Purification of rAAV2 and rAAV2/HBoV1 vectors produced from BEV-infected Sf9 cells. (A–C) Vector production. Sf9 cells were co-infected with Bac-AAV2ITR-GFP and Bac-AAV2Rep-Cap (A), Bac-AAV2ITR-GFP-Luc and Bac-AAV2Rep-HBoV1Cap (B), or Bac-AAV2ITR-GFP-Luc, Bac-AAV2Rep-HBoV1Cap, and Bac-HBoV1NP1 (C). Cell lysates from infected cells were fractionated by CsCl equilibrium ultracentrifugation. Left panel: qPCR analysis was used to determine the DRP in each fraction of 0.5 mL (blue line); the density of each fraction was determined as refractive index and is shown by the line in green.
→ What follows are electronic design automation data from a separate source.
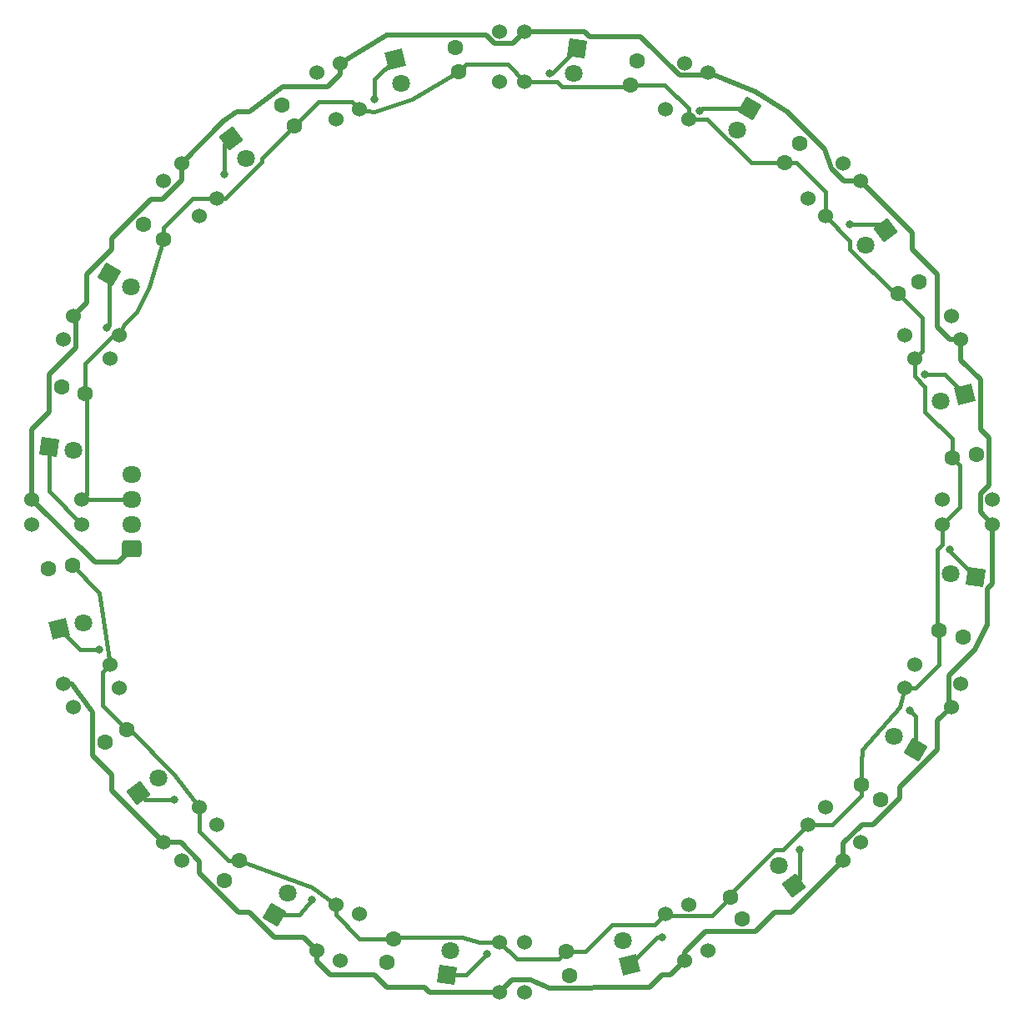
<source format=gbr>
G04 #@! TF.GenerationSoftware,KiCad,Pcbnew,(6.0.5)*
G04 #@! TF.CreationDate,2022-07-03T21:12:04+09:00*
G04 #@! TF.ProjectId,line_sensor,6c696e65-5f73-4656-9e73-6f722e6b6963,rev?*
G04 #@! TF.SameCoordinates,Original*
G04 #@! TF.FileFunction,Copper,L1,Top*
G04 #@! TF.FilePolarity,Positive*
%FSLAX46Y46*%
G04 Gerber Fmt 4.6, Leading zero omitted, Abs format (unit mm)*
G04 Created by KiCad (PCBNEW (6.0.5)) date 2022-07-03 21:12:04*
%MOMM*%
%LPD*%
G01*
G04 APERTURE LIST*
G04 Aperture macros list*
%AMRoundRect*
0 Rectangle with rounded corners*
0 $1 Rounding radius*
0 $2 $3 $4 $5 $6 $7 $8 $9 X,Y pos of 4 corners*
0 Add a 4 corners polygon primitive as box body*
4,1,4,$2,$3,$4,$5,$6,$7,$8,$9,$2,$3,0*
0 Add four circle primitives for the rounded corners*
1,1,$1+$1,$2,$3*
1,1,$1+$1,$4,$5*
1,1,$1+$1,$6,$7*
1,1,$1+$1,$8,$9*
0 Add four rect primitives between the rounded corners*
20,1,$1+$1,$2,$3,$4,$5,0*
20,1,$1+$1,$4,$5,$6,$7,0*
20,1,$1+$1,$6,$7,$8,$9,0*
20,1,$1+$1,$8,$9,$2,$3,0*%
%AMRotRect*
0 Rectangle, with rotation*
0 The origin of the aperture is its center*
0 $1 length*
0 $2 width*
0 $3 Rotation angle, in degrees counterclockwise*
0 Add horizontal line*
21,1,$1,$2,0,0,$3*%
G04 Aperture macros list end*
G04 #@! TA.AperFunction,ComponentPad*
%ADD10RotRect,1.800000X1.800000X127.000000*%
G04 #@! TD*
G04 #@! TA.AperFunction,ComponentPad*
%ADD11C,1.800000*%
G04 #@! TD*
G04 #@! TA.AperFunction,ComponentPad*
%ADD12C,1.600000*%
G04 #@! TD*
G04 #@! TA.AperFunction,ComponentPad*
%ADD13C,1.524000*%
G04 #@! TD*
G04 #@! TA.AperFunction,ComponentPad*
%ADD14RotRect,1.800000X1.800000X172.000000*%
G04 #@! TD*
G04 #@! TA.AperFunction,ComponentPad*
%ADD15RotRect,1.800000X1.800000X149.500000*%
G04 #@! TD*
G04 #@! TA.AperFunction,ComponentPad*
%ADD16RotRect,1.800000X1.800000X307.000000*%
G04 #@! TD*
G04 #@! TA.AperFunction,ComponentPad*
%ADD17RotRect,1.800000X1.800000X82.000000*%
G04 #@! TD*
G04 #@! TA.AperFunction,ComponentPad*
%ADD18RotRect,1.800000X1.800000X194.500000*%
G04 #@! TD*
G04 #@! TA.AperFunction,ComponentPad*
%ADD19RotRect,1.800000X1.800000X217.000000*%
G04 #@! TD*
G04 #@! TA.AperFunction,ComponentPad*
%ADD20RotRect,1.800000X1.800000X59.500000*%
G04 #@! TD*
G04 #@! TA.AperFunction,ComponentPad*
%ADD21RotRect,1.800000X1.800000X352.000000*%
G04 #@! TD*
G04 #@! TA.AperFunction,ComponentPad*
%ADD22RotRect,1.800000X1.800000X37.000000*%
G04 #@! TD*
G04 #@! TA.AperFunction,ComponentPad*
%ADD23RotRect,1.800000X1.800000X262.000000*%
G04 #@! TD*
G04 #@! TA.AperFunction,ComponentPad*
%ADD24RotRect,1.800000X1.800000X284.500000*%
G04 #@! TD*
G04 #@! TA.AperFunction,ComponentPad*
%ADD25RotRect,1.800000X1.800000X104.500000*%
G04 #@! TD*
G04 #@! TA.AperFunction,ComponentPad*
%ADD26RotRect,1.800000X1.800000X329.500000*%
G04 #@! TD*
G04 #@! TA.AperFunction,ComponentPad*
%ADD27RotRect,1.800000X1.800000X14.500000*%
G04 #@! TD*
G04 #@! TA.AperFunction,ComponentPad*
%ADD28RotRect,1.800000X1.800000X239.500000*%
G04 #@! TD*
G04 #@! TA.AperFunction,ComponentPad*
%ADD29RoundRect,0.250000X0.725000X-0.600000X0.725000X0.600000X-0.725000X0.600000X-0.725000X-0.600000X0*%
G04 #@! TD*
G04 #@! TA.AperFunction,ComponentPad*
%ADD30O,1.950000X1.700000*%
G04 #@! TD*
G04 #@! TA.AperFunction,ViaPad*
%ADD31C,0.800000*%
G04 #@! TD*
G04 #@! TA.AperFunction,Conductor*
%ADD32C,0.400000*%
G04 #@! TD*
G04 #@! TA.AperFunction,Conductor*
%ADD33C,0.500000*%
G04 #@! TD*
G04 APERTURE END LIST*
D10*
X180988019Y-139537582D03*
D11*
X179459409Y-137509048D03*
D12*
X199524106Y-95813887D03*
X197042741Y-96118560D03*
D13*
X182394055Y-69809894D03*
X184190106Y-71605945D03*
X187782209Y-68013842D03*
X185986158Y-66217791D03*
X112523559Y-119492001D03*
X111551543Y-117145347D03*
X106858235Y-119089379D03*
X107830251Y-121436033D03*
X108712000Y-102870000D03*
X108712000Y-100330000D03*
X103632000Y-100330000D03*
X103632000Y-102870000D03*
D14*
X199440704Y-108211140D03*
D11*
X196925423Y-107857640D03*
D12*
X181630376Y-64186825D03*
X180091222Y-66156852D03*
D13*
X196088000Y-100330000D03*
X196088000Y-102870000D03*
X201168000Y-102870000D03*
X201168000Y-100330000D03*
D12*
X129020714Y-60277252D03*
X130251773Y-62453141D03*
X111077252Y-124979286D03*
X113253141Y-123748227D03*
D13*
X120609894Y-71605945D03*
X122405945Y-69809894D03*
X118813842Y-66217791D03*
X117017791Y-68013842D03*
X122405945Y-133390106D03*
X120609894Y-131594055D03*
X117017791Y-135186158D03*
X118813842Y-136982209D03*
D15*
X193329970Y-125709595D03*
D11*
X191141432Y-124420448D03*
D16*
X123811981Y-63662418D03*
D11*
X125340591Y-65690952D03*
D13*
X193248457Y-117145347D03*
X192276441Y-119492001D03*
X196969749Y-121436033D03*
X197941765Y-119089379D03*
X167945347Y-60751543D03*
X170292001Y-61723559D03*
X172236033Y-57030251D03*
X169889379Y-56058235D03*
D17*
X145788860Y-148640704D03*
D11*
X146142360Y-146125423D03*
D13*
X151130000Y-57912000D03*
X153670000Y-57912000D03*
X153670000Y-52832000D03*
X151130000Y-52832000D03*
X111551543Y-86054653D03*
X112523559Y-83707999D03*
X107830251Y-81763967D03*
X106858235Y-84110621D03*
D18*
X198389917Y-89706199D03*
D11*
X195930822Y-90342164D03*
D19*
X190337582Y-73011981D03*
D11*
X188309048Y-74540591D03*
D13*
X134507999Y-61723559D03*
X136854653Y-60751543D03*
X134910621Y-56058235D03*
X132563967Y-57030251D03*
D12*
X114986825Y-72369624D03*
X116956852Y-73908778D03*
X189813175Y-130830376D03*
X187843148Y-129291222D03*
X139712056Y-147351246D03*
X140380152Y-144942170D03*
D13*
X192276441Y-83707999D03*
X193248457Y-86054653D03*
X197941765Y-84110621D03*
X196969749Y-81763967D03*
X153670000Y-145288000D03*
X151130000Y-145288000D03*
X151130000Y-150368000D03*
X153670000Y-150368000D03*
X136854653Y-142448457D03*
X134507999Y-141476441D03*
X132563967Y-146169749D03*
X134910621Y-147141765D03*
D20*
X128290405Y-142529970D03*
D11*
X129579552Y-140341432D03*
D21*
X105359296Y-94988860D03*
D11*
X107874577Y-95342360D03*
D12*
X106648754Y-88912056D03*
X109057830Y-89580152D03*
D13*
X184190106Y-131594055D03*
X182394055Y-133390106D03*
X185986158Y-136982209D03*
X187782209Y-135186158D03*
D12*
X165087944Y-55848754D03*
X164419848Y-58257830D03*
D22*
X114462418Y-130188019D03*
D11*
X116490952Y-128659409D03*
D12*
X198151246Y-114287944D03*
X195742170Y-113619848D03*
X123169624Y-139013175D03*
X124708778Y-137043148D03*
D23*
X159011140Y-54559296D03*
D11*
X158657640Y-57074577D03*
D12*
X193722748Y-78220714D03*
X191546859Y-79451773D03*
X105275894Y-107386113D03*
X107757259Y-107081440D03*
X175779286Y-142922748D03*
X174548227Y-140746859D03*
D24*
X140506199Y-55610083D03*
D11*
X141142164Y-58069178D03*
D13*
X170292001Y-141476441D03*
X167945347Y-142448457D03*
X169889379Y-147141765D03*
X172236033Y-146169749D03*
D25*
X164293801Y-147589917D03*
D11*
X163657836Y-145130822D03*
D26*
X111470030Y-77490405D03*
D11*
X113658568Y-78779552D03*
D12*
X146613887Y-54475894D03*
X146918560Y-56957259D03*
D27*
X106410083Y-113493801D03*
D11*
X108869178Y-112857836D03*
D12*
X158186113Y-148724106D03*
X157881440Y-146242741D03*
D28*
X176509595Y-60670030D03*
D11*
X175220448Y-62858568D03*
D29*
X113775000Y-105350000D03*
D30*
X113775000Y-102850000D03*
X113775000Y-100350000D03*
X113775000Y-97850000D03*
D31*
X196850000Y-105410000D03*
X156210000Y-57112500D03*
X149860000Y-146520500D03*
X123190000Y-67310000D03*
X186690000Y-72390000D03*
X181610000Y-135890000D03*
X118110000Y-130810000D03*
X111211339Y-82933103D03*
X138430000Y-59690000D03*
X171450000Y-60924059D03*
X194310000Y-87630000D03*
X192735613Y-121798245D03*
X167640000Y-144780000D03*
X132080000Y-140970000D03*
X110490000Y-115570000D03*
D32*
X105359296Y-99517296D02*
X105359296Y-94988860D01*
X108712000Y-102870000D02*
X105359296Y-99517296D01*
X196850000Y-105410000D02*
X196850000Y-105620436D01*
X196850000Y-105620436D02*
X199440704Y-108211140D01*
X110789544Y-117907346D02*
X111551543Y-117145347D01*
X194310000Y-88900000D02*
X194310000Y-91440000D01*
X191770000Y-121413559D02*
X187960000Y-125730000D01*
X181222592Y-66156852D02*
X184190106Y-69124366D01*
X195742170Y-117103902D02*
X193354071Y-119492001D01*
X134507999Y-141476441D02*
X132080000Y-139700000D01*
X196088000Y-104902000D02*
X195580000Y-105410000D01*
X109057830Y-86522170D02*
X111872001Y-83707999D01*
X127000000Y-65704914D02*
X130251773Y-62453141D01*
X147718559Y-56157260D02*
X151915260Y-56157260D01*
X192276441Y-119492001D02*
X191770000Y-121413559D01*
X162560000Y-143510000D02*
X159827259Y-146242741D01*
X187843148Y-130422592D02*
X184875634Y-133390106D01*
X197842740Y-101115260D02*
X196088000Y-102870000D01*
X176646852Y-66156852D02*
X180091222Y-66156852D01*
X167945347Y-142448457D02*
X166883804Y-143510000D01*
X140542322Y-144780000D02*
X140380152Y-144942170D01*
X179894161Y-135890000D02*
X179070000Y-135890000D01*
X140380152Y-144942170D02*
X136896098Y-144942170D01*
X147320000Y-144780000D02*
X140542322Y-144780000D01*
X113030000Y-82550000D02*
X114300000Y-81280000D01*
X168134842Y-142637952D02*
X167945347Y-142448457D01*
X146918560Y-56957259D02*
X147718559Y-56157260D01*
X164257678Y-58420000D02*
X164419848Y-58257830D01*
X116956852Y-73908778D02*
X116956852Y-72777408D01*
X134507999Y-142554071D02*
X134507999Y-141476441D01*
X194010456Y-81915370D02*
X194010456Y-85292654D01*
X114300000Y-81280000D02*
X115570000Y-78740000D01*
X111872001Y-83707999D02*
X112523559Y-83707999D01*
X123230106Y-69809894D02*
X127000000Y-66040000D01*
X172213559Y-61723559D02*
X176646852Y-66156852D01*
X193248457Y-87838457D02*
X194310000Y-88900000D01*
X194310000Y-91440000D02*
X197042741Y-94172741D01*
X191546859Y-79451773D02*
X194010456Y-81915370D01*
X156972000Y-57912000D02*
X157480000Y-58420000D01*
X149098000Y-145288000D02*
X147320000Y-144780000D01*
X112523559Y-83707999D02*
X113030000Y-82550000D01*
X194010456Y-85292654D02*
X193248457Y-86054653D01*
X159827259Y-146242741D02*
X157881440Y-146242741D01*
X151130000Y-145288000D02*
X149098000Y-145288000D01*
X120609894Y-131594055D02*
X118110000Y-128270000D01*
X170292001Y-61723559D02*
X172213559Y-61723559D01*
X127000000Y-66040000D02*
X127000000Y-65704914D01*
X124708778Y-137043148D02*
X123577408Y-137043148D01*
X196088000Y-102870000D02*
X196088000Y-104902000D01*
X132715370Y-59989544D02*
X136092654Y-59989544D01*
X187843148Y-127116852D02*
X187843148Y-129291222D01*
X174548227Y-140411773D02*
X174548227Y-140746859D01*
X110789544Y-121284630D02*
X110789544Y-117907346D01*
X113775000Y-100350000D02*
X108732000Y-100350000D01*
X115570000Y-78740000D02*
X116956852Y-73908778D01*
X195580000Y-105410000D02*
X195580000Y-113457678D01*
X193248457Y-86054653D02*
X193248457Y-87838457D01*
X195580000Y-113457678D02*
X195742170Y-113619848D01*
X116956852Y-72777408D02*
X119924366Y-69809894D01*
X197042741Y-94172741D02*
X197042741Y-96118560D01*
X151915260Y-56157260D02*
X153670000Y-57912000D01*
X119924366Y-69809894D02*
X122405945Y-69809894D01*
X132080000Y-139700000D02*
X124708778Y-137043148D01*
X187843148Y-129291222D02*
X187843148Y-130422592D01*
X136092654Y-59989544D02*
X136854653Y-60751543D01*
X122405945Y-69809894D02*
X123230106Y-69809894D01*
X136896098Y-144942170D02*
X134507999Y-142554071D01*
X109220000Y-99822000D02*
X109220000Y-90170000D01*
X108712000Y-100330000D02*
X109220000Y-99822000D01*
X174548227Y-140746859D02*
X172657134Y-142637952D01*
X197042741Y-96118560D02*
X197842740Y-96918559D01*
X193354071Y-119492001D02*
X192276441Y-119492001D01*
X130251773Y-62453141D02*
X132715370Y-59989544D01*
X179070000Y-135890000D02*
X174548227Y-140411773D01*
X195742170Y-113619848D02*
X195742170Y-117103902D01*
X167903902Y-58257830D02*
X170292001Y-60645929D01*
X138430000Y-60960000D02*
X142240000Y-59690000D01*
X109057830Y-89580152D02*
X109057830Y-86522170D01*
X157480000Y-58420000D02*
X164257678Y-58420000D01*
X182394055Y-133390106D02*
X179894161Y-135890000D01*
X136854653Y-60751543D02*
X138221543Y-60960000D01*
X184875634Y-133390106D02*
X182394055Y-133390106D01*
X110490000Y-109814181D02*
X107757259Y-107081440D01*
X123577408Y-137043148D02*
X120609894Y-134075634D01*
X152884740Y-147042740D02*
X151130000Y-145288000D01*
X184190106Y-69124366D02*
X184190106Y-71605945D01*
X157081441Y-147042740D02*
X152884740Y-147042740D01*
X113253141Y-123748227D02*
X110789544Y-121284630D01*
X142240000Y-59690000D02*
X146918560Y-56957259D01*
X186690000Y-74930000D02*
X191211773Y-79451773D01*
X166883804Y-143510000D02*
X162560000Y-143510000D01*
X184190106Y-71605945D02*
X186690000Y-74105839D01*
X138221543Y-60960000D02*
X138430000Y-60960000D01*
X108732000Y-100350000D02*
X108712000Y-100330000D01*
X197842740Y-96918559D02*
X197842740Y-101115260D01*
X120609894Y-134075634D02*
X120609894Y-131594055D01*
X187960000Y-125730000D02*
X187843148Y-127116852D01*
X186690000Y-74105839D02*
X186690000Y-74930000D01*
X170292001Y-60645929D02*
X170292001Y-61723559D01*
X113588227Y-123748227D02*
X113253141Y-123748227D01*
X164419848Y-58257830D02*
X167903902Y-58257830D01*
X111551543Y-117145347D02*
X110490000Y-109814181D01*
X191211773Y-79451773D02*
X191546859Y-79451773D01*
X157881440Y-146242741D02*
X157081441Y-147042740D01*
X153670000Y-57912000D02*
X156972000Y-57912000D01*
X118110000Y-128270000D02*
X113588227Y-123748227D01*
X180091222Y-66156852D02*
X181222592Y-66156852D01*
X172657134Y-142637952D02*
X168134842Y-142637952D01*
X156210000Y-57112500D02*
X156457936Y-57112500D01*
X156457936Y-57112500D02*
X159011140Y-54559296D01*
X147739796Y-148640704D02*
X145788860Y-148640704D01*
X149860000Y-146520500D02*
X147739796Y-148640704D01*
X123190000Y-64284399D02*
X123811981Y-63662418D01*
X123190000Y-67310000D02*
X123190000Y-64284399D01*
X186690000Y-72390000D02*
X189715601Y-72390000D01*
X189715601Y-72390000D02*
X190337582Y-73011981D01*
X181610000Y-138915601D02*
X180988019Y-139537582D01*
X181610000Y-135890000D02*
X181610000Y-138915601D01*
X115084399Y-130810000D02*
X114462418Y-130188019D01*
X118110000Y-130810000D02*
X115084399Y-130810000D01*
X111211339Y-82933103D02*
X111470030Y-82674412D01*
X111470030Y-82674412D02*
X111470030Y-77490405D01*
X138430000Y-57686282D02*
X140506199Y-55610083D01*
X138430000Y-59690000D02*
X138430000Y-57686282D01*
X171704029Y-60670030D02*
X176509595Y-60670030D01*
X171450000Y-60924059D02*
X171704029Y-60670030D01*
X194310000Y-87630000D02*
X196313718Y-87630000D01*
X196313718Y-87630000D02*
X198389917Y-89706199D01*
X193329970Y-122392602D02*
X193329970Y-125709595D01*
X192735613Y-121798245D02*
X193329970Y-122392602D01*
X167103718Y-144780000D02*
X164293801Y-147589917D01*
X167640000Y-144780000D02*
X167103718Y-144780000D01*
X132080000Y-140970000D02*
X130810000Y-142529970D01*
X130810000Y-142529970D02*
X128290405Y-142529970D01*
X110490000Y-115570000D02*
X108486282Y-115570000D01*
X108486282Y-115570000D02*
X106410083Y-113493801D01*
D33*
X154236489Y-149156489D02*
X152341511Y-149156489D01*
X125730000Y-142240000D02*
X124629373Y-142240000D01*
X193040000Y-74930000D02*
X195580000Y-77470000D01*
X160210044Y-53340000D02*
X165457808Y-53340000D01*
X197941765Y-84110621D02*
X197941765Y-86181765D01*
X124460000Y-60960000D02*
X125730000Y-60960000D01*
X108069746Y-82003462D02*
X107830251Y-81763967D01*
X139700000Y-149860000D02*
X138430000Y-148590000D01*
X187782209Y-68013842D02*
X186068873Y-68013842D01*
X149746383Y-53226383D02*
X150563511Y-54043511D01*
X199956489Y-99763511D02*
X199956489Y-101658489D01*
X109827741Y-126337741D02*
X109827741Y-121920000D01*
X185986158Y-136982209D02*
X180728367Y-142240000D01*
X115739373Y-69850000D02*
X116894969Y-69850000D01*
X184774647Y-66719616D02*
X184150000Y-64770000D01*
X189060627Y-133350000D02*
X187905031Y-133350000D01*
X168441144Y-148590000D02*
X167640000Y-148590000D01*
X179070000Y-142240000D02*
X177137741Y-144172259D01*
X169889379Y-147141765D02*
X168441144Y-148590000D01*
X134910621Y-56058235D02*
X139700000Y-53226383D01*
X109827741Y-121920000D02*
X107659379Y-119089379D01*
X103632000Y-100330000D02*
X103632000Y-93218000D01*
X111760000Y-128270000D02*
X109827741Y-126337741D01*
X180340000Y-60960000D02*
X177098259Y-58988259D01*
X107830251Y-81763967D02*
X109220000Y-80374218D01*
X120650000Y-137105031D02*
X118731127Y-135186158D01*
X200660000Y-109410044D02*
X200660000Y-113030000D01*
X199936112Y-93256112D02*
X200773617Y-94093617D01*
X111760000Y-74930000D02*
X111760000Y-73829373D01*
X187782209Y-68013842D02*
X193040000Y-73271633D01*
X109220000Y-80374218D02*
X109220000Y-77470000D01*
X116894969Y-69850000D02*
X118813842Y-67931127D01*
X187905031Y-133350000D02*
X185986158Y-135268873D01*
X134910621Y-57135865D02*
X134910621Y-56058235D01*
X125730000Y-60960000D02*
X129110890Y-58420000D01*
X105410000Y-91440000D02*
X105399243Y-91429243D01*
X132563967Y-146169749D02*
X131174218Y-144780000D01*
X195580000Y-77470000D02*
X195580000Y-82826486D01*
X159906383Y-149973617D02*
X156210000Y-149973617D01*
X150563511Y-54043511D02*
X152458489Y-54043511D01*
X166370000Y-149860000D02*
X161290000Y-149860000D01*
X201168000Y-108902044D02*
X200660000Y-109410044D01*
X132563967Y-147247379D02*
X132563967Y-146169749D01*
X139700000Y-53226383D02*
X149746383Y-53226383D01*
X201168000Y-102870000D02*
X201168000Y-108902044D01*
X169889379Y-146340621D02*
X169889379Y-147141765D01*
X144018000Y-150368000D02*
X143510000Y-149860000D01*
X111760000Y-129928367D02*
X111760000Y-128270000D01*
X105399243Y-91429243D02*
X105399243Y-87640757D01*
X185986158Y-135268873D02*
X185986158Y-136982209D01*
X131174218Y-144780000D02*
X128270000Y-144780000D01*
X103632000Y-93218000D02*
X105410000Y-91440000D01*
X200773617Y-94093617D02*
X200773617Y-98946383D01*
X109220000Y-77470000D02*
X111760000Y-74930000D01*
X177098259Y-58988259D02*
X172236033Y-57030251D01*
X196730254Y-121196538D02*
X196969749Y-121436033D01*
X191770000Y-130640627D02*
X189060627Y-133350000D01*
X165457808Y-53340000D02*
X169387554Y-57269746D01*
X199936112Y-88176112D02*
X199936112Y-93256112D01*
X117017791Y-135186158D02*
X111760000Y-129928367D01*
X133906588Y-148590000D02*
X132563967Y-147247379D01*
X107659379Y-119089379D02*
X106858235Y-119089379D01*
X184150000Y-64770000D02*
X180340000Y-60960000D01*
X118813842Y-67931127D02*
X118813842Y-66217791D01*
X169387554Y-57269746D02*
X171996538Y-57269746D01*
X111760000Y-73829373D02*
X115739373Y-69850000D01*
X161290000Y-149860000D02*
X159906383Y-149973617D01*
X112405489Y-106719511D02*
X113775000Y-105350000D01*
X197941765Y-86181765D02*
X199936112Y-88176112D01*
X159702044Y-52832000D02*
X160210044Y-53340000D01*
X171996538Y-57269746D02*
X172236033Y-57030251D01*
X172057741Y-144172259D02*
X169889379Y-146340621D01*
X129110890Y-58420000D02*
X133626486Y-58420000D01*
X195580000Y-125730000D02*
X191770000Y-129540000D01*
X191770000Y-129540000D02*
X191770000Y-130640627D01*
X105399243Y-87640757D02*
X108069746Y-84970254D01*
X193040000Y-73271633D02*
X193040000Y-74930000D01*
X103632000Y-100330000D02*
X110021511Y-106719511D01*
X195580000Y-122825782D02*
X195580000Y-125730000D01*
X196730254Y-118229746D02*
X196730254Y-121196538D01*
X138430000Y-148590000D02*
X133906588Y-148590000D01*
X200773617Y-98946383D02*
X199956489Y-99763511D01*
X133626486Y-58420000D02*
X134910621Y-57135865D01*
X195580000Y-82826486D02*
X196864135Y-84110621D01*
X124629373Y-142240000D02*
X120650000Y-138260627D01*
X177137741Y-144172259D02*
X172057741Y-144172259D01*
X167640000Y-148590000D02*
X166370000Y-149860000D01*
X196969749Y-121436033D02*
X195580000Y-122825782D01*
X108069746Y-84970254D02*
X108069746Y-82003462D01*
X110021511Y-106719511D02*
X112405489Y-106719511D01*
X143510000Y-149860000D02*
X139700000Y-149860000D01*
X186068873Y-68013842D02*
X184774647Y-66719616D01*
X118813842Y-66217791D02*
X123079140Y-61952493D01*
X180728367Y-142240000D02*
X179070000Y-142240000D01*
X123079140Y-61952493D02*
X124460000Y-60960000D01*
X152341511Y-149156489D02*
X151130000Y-150368000D01*
X120650000Y-138260627D02*
X120650000Y-137105031D01*
X153670000Y-52832000D02*
X159702044Y-52832000D01*
X152458489Y-54043511D02*
X153670000Y-52832000D01*
X156210000Y-149973617D02*
X154236489Y-149156489D01*
X200660000Y-113030000D02*
X199400757Y-115559243D01*
X118731127Y-135186158D02*
X117017791Y-135186158D01*
X151130000Y-150368000D02*
X144018000Y-150368000D01*
X199956489Y-101658489D02*
X201168000Y-102870000D01*
X128270000Y-144780000D02*
X125730000Y-142240000D01*
X196864135Y-84110621D02*
X197941765Y-84110621D01*
X199400757Y-115559243D02*
X196730254Y-118229746D01*
M02*

</source>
Right panel: transmission electron micrographs of rAAV2 or rAAV2/HBoV1 vectors, which were negatively stained with a 1% uranyl acetate solution. Bar = 100 nm. (D) Comparison of rAAV2/HBoV1 production with or without NP1 expression in Sf9 cells. The experiments in panels B&C were repeated three times in parallel. Purified vectors at the peak fraction were quantified and compared. Averages and standard deviations are shown. Statistical analysis was performed to get the P value using student “t” test.